- WHAT THE TASK ASKS
Quote verbatim all the text read from the entries below, keeping every line as it appears, and leave the pictures out of your answer.

- DATA IN THIS EXERCISE
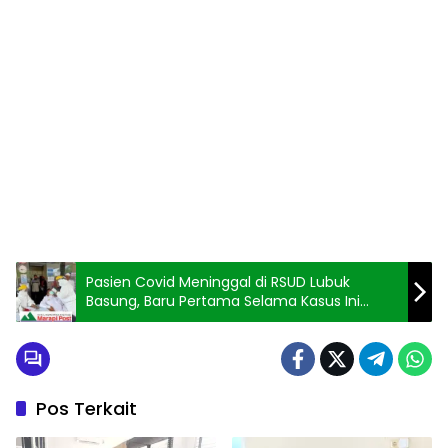
Pasien Covid Meninggal di RSUD Lubuk
Basung, Baru Pertama Selama Kasus Ini
Terjadi
Pos Terkait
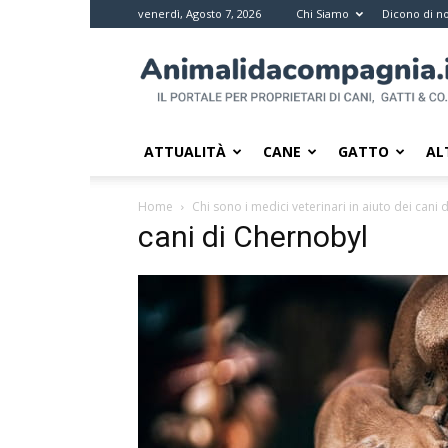
venerdì, Agosto 7, 2026
Chi Siamo
Dicono di no
Animali
da
compagnia
–
Il
ATTUALITÀ
CANE
GATTO
AL
portale
per
Home
Chi sono i medici veterinari in aiuto dei cani
i
cani di Chernobyl
proprietari
di
pet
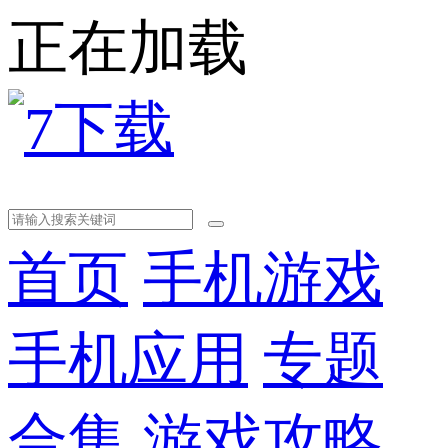
正在加载
首页
手机游戏
手机应用
专题
合集
游戏攻略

- ANSWER
Pasien Covid Meninggal di RSUD Lubuk
Basung, Baru Pertama Selama Kasus Ini
Terjadi
Pos Terkait
venerdì, Agosto 7, 2026
Chi Siamo
Dicono di no
Animali
da
compagnia
–
Il
ATTUALITÀ
CANE
GATTO
AL
portale
per
Home
Chi sono i medici veterinari in aiuto dei cani
i
cani di Chernobyl
proprietari
di
pet
正在加载
首页
手机游戏
手机应用
专题
合集
游戏攻略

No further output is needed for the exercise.